We run an addiction inreach-specific service through which we provide services to the HSE and to two other organisations. The sole remit of that addiction homeless action team is to avoid people exiting treatment into homelessness. We only have two people to do that and they have a case load of 25. They have had some really successful outcomes and it is an example of good co-ordination in terms of swapping clients. If one organisation feels that the client is not suitable to its criteria its refer the client to us and vice versa. It is an attempt to move people out of homelessness into suitable accommodation.

To return to the issue of methadone, I agree that people may feel that they are condemned to methadone but the service we run in Usher's Island is unique in that we take people in for an alcohol detox on any dose of methadone. We do not have an upper limit because, unfortunately, the upper limit serves to further exclude people. People might come in on anything up to 120 ml of methadone or more. We do not currently detox them from methadone but they can move into our recovery unit. Dr. O'Reilly was part of a project which we did a few years ago with regard to lowering our threshold. We had a rehabilitation unit but we have now changed it to be a recovery unit because we felt that we were losing many people who had completed an alcohol detox successfully but could not move into a rehabilitation unit because such units did not traditionally allow a person to be on benzodiazepines or methadone. Now people can come into the recovery unit on prescribed benzodiazepines or prescribed methadone. Once they are on a prescribed dose, many of those people exit our treatment and recovery and manage to live very successful lives afterwards.
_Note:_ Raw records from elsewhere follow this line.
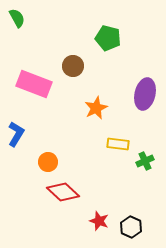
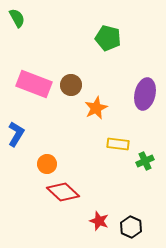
brown circle: moved 2 px left, 19 px down
orange circle: moved 1 px left, 2 px down
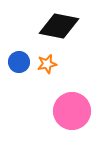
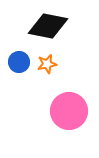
black diamond: moved 11 px left
pink circle: moved 3 px left
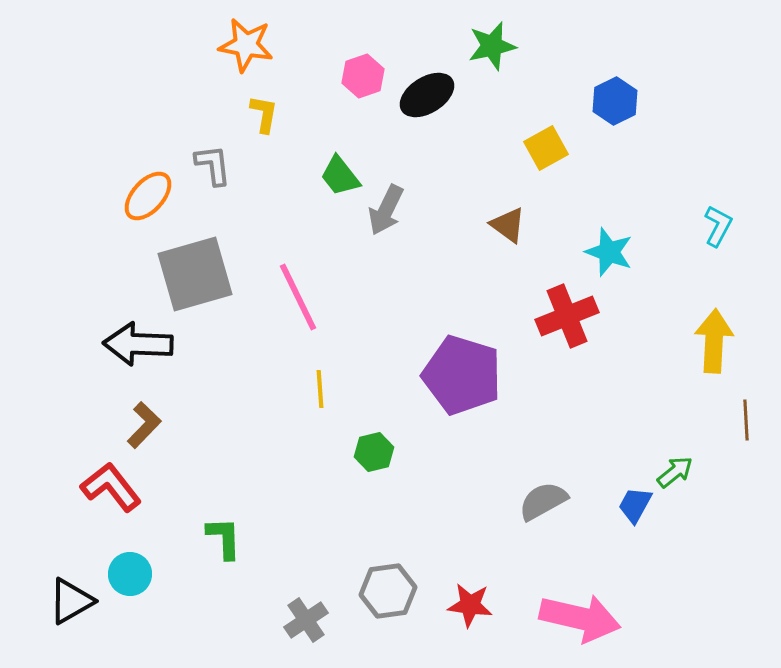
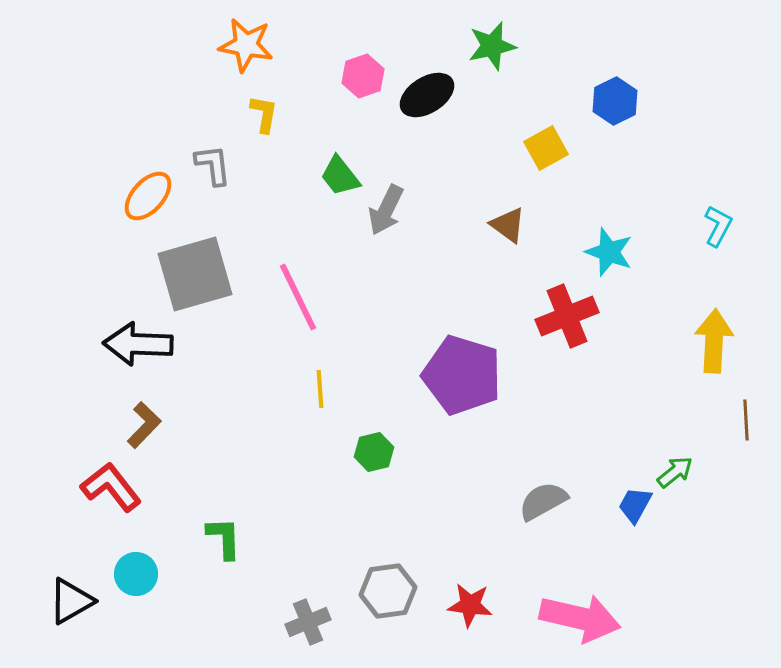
cyan circle: moved 6 px right
gray cross: moved 2 px right, 2 px down; rotated 12 degrees clockwise
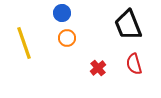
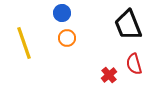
red cross: moved 11 px right, 7 px down
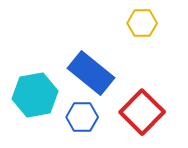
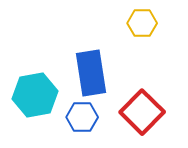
blue rectangle: rotated 42 degrees clockwise
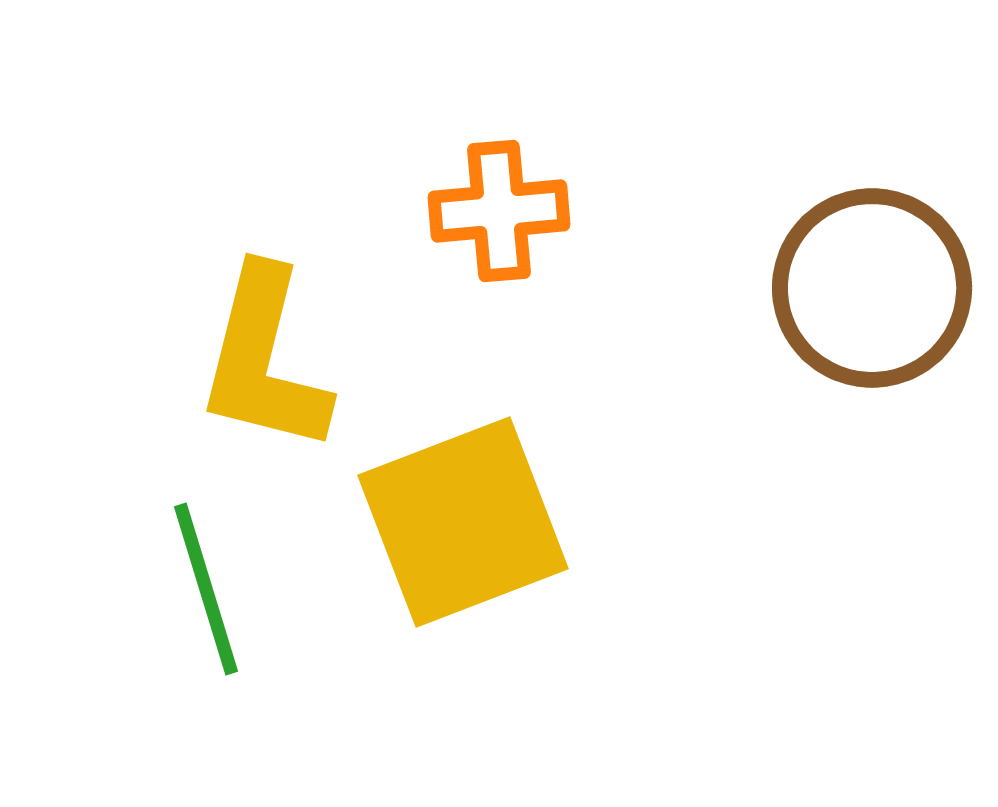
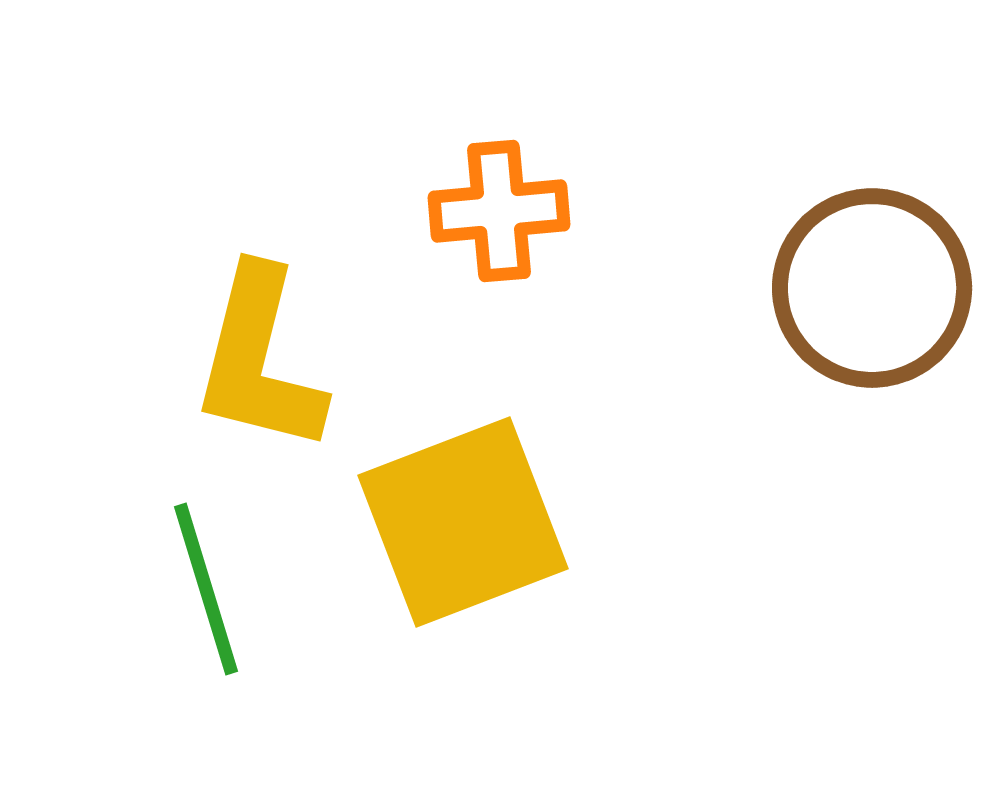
yellow L-shape: moved 5 px left
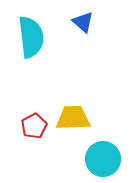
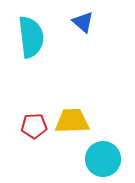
yellow trapezoid: moved 1 px left, 3 px down
red pentagon: rotated 25 degrees clockwise
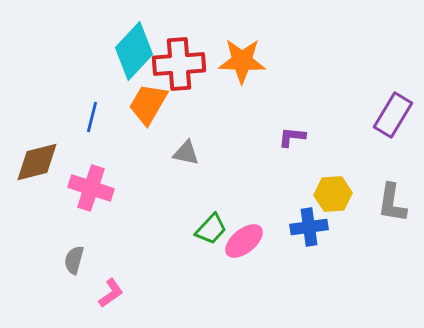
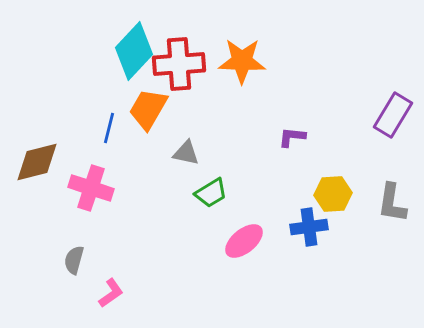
orange trapezoid: moved 5 px down
blue line: moved 17 px right, 11 px down
green trapezoid: moved 36 px up; rotated 16 degrees clockwise
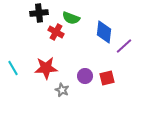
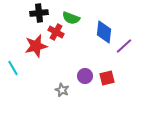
red star: moved 10 px left, 22 px up; rotated 10 degrees counterclockwise
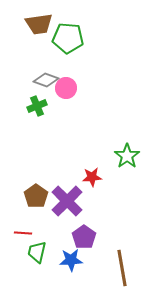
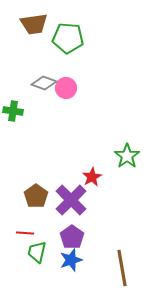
brown trapezoid: moved 5 px left
gray diamond: moved 2 px left, 3 px down
green cross: moved 24 px left, 5 px down; rotated 30 degrees clockwise
red star: rotated 24 degrees counterclockwise
purple cross: moved 4 px right, 1 px up
red line: moved 2 px right
purple pentagon: moved 12 px left
blue star: rotated 15 degrees counterclockwise
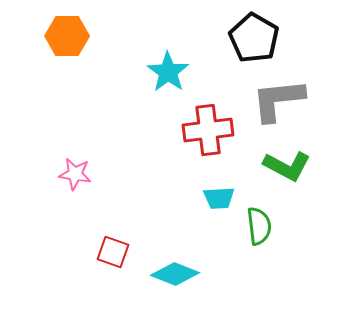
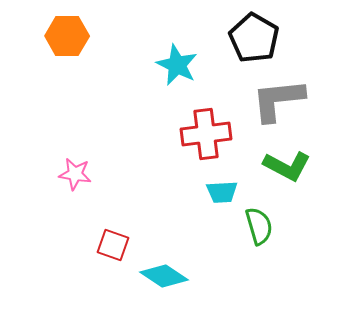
cyan star: moved 9 px right, 7 px up; rotated 9 degrees counterclockwise
red cross: moved 2 px left, 4 px down
cyan trapezoid: moved 3 px right, 6 px up
green semicircle: rotated 9 degrees counterclockwise
red square: moved 7 px up
cyan diamond: moved 11 px left, 2 px down; rotated 12 degrees clockwise
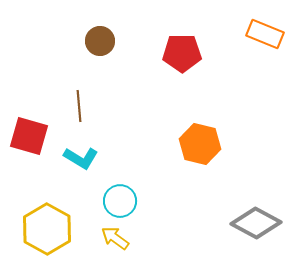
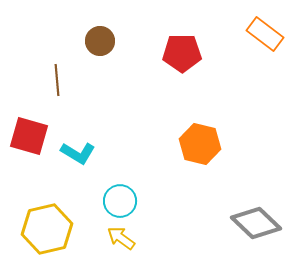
orange rectangle: rotated 15 degrees clockwise
brown line: moved 22 px left, 26 px up
cyan L-shape: moved 3 px left, 5 px up
gray diamond: rotated 15 degrees clockwise
yellow hexagon: rotated 18 degrees clockwise
yellow arrow: moved 6 px right
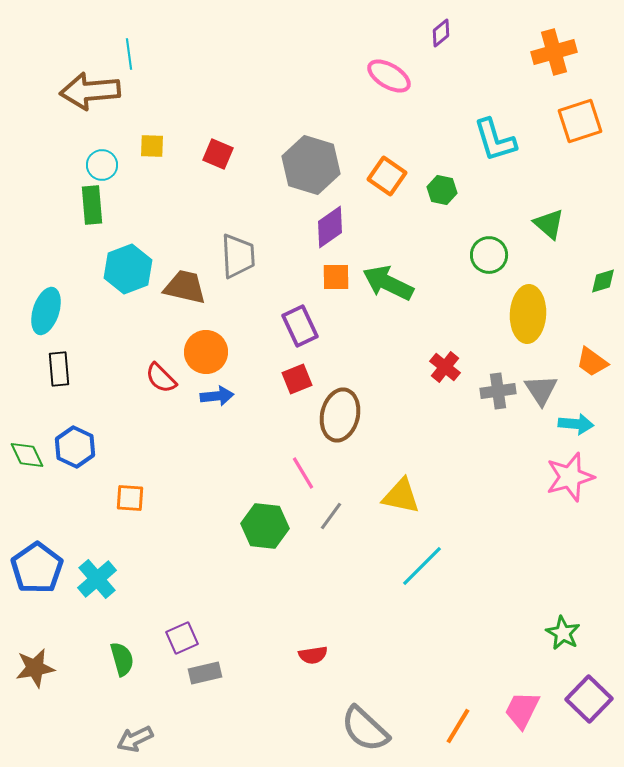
While I may not agree that people should be on methadone for the rest of their lives, a conversation needs to happen around whether we want to reduce to a level that is acceptable. We cannot talk about health without talking about accommodation as it would be pointless. It would be worth having cross-departmental working in this regard but there is no point unless it trickles down to the HSE, local authorities and NGOs working in real partnership. NGOs have to be an equal partner at that level. We have the cumulative experience over the years and we know how things work. We have adapted and have had to be very flexible and innovative and this should be taken into account when trying to come up with solutions for the cohort with which we work.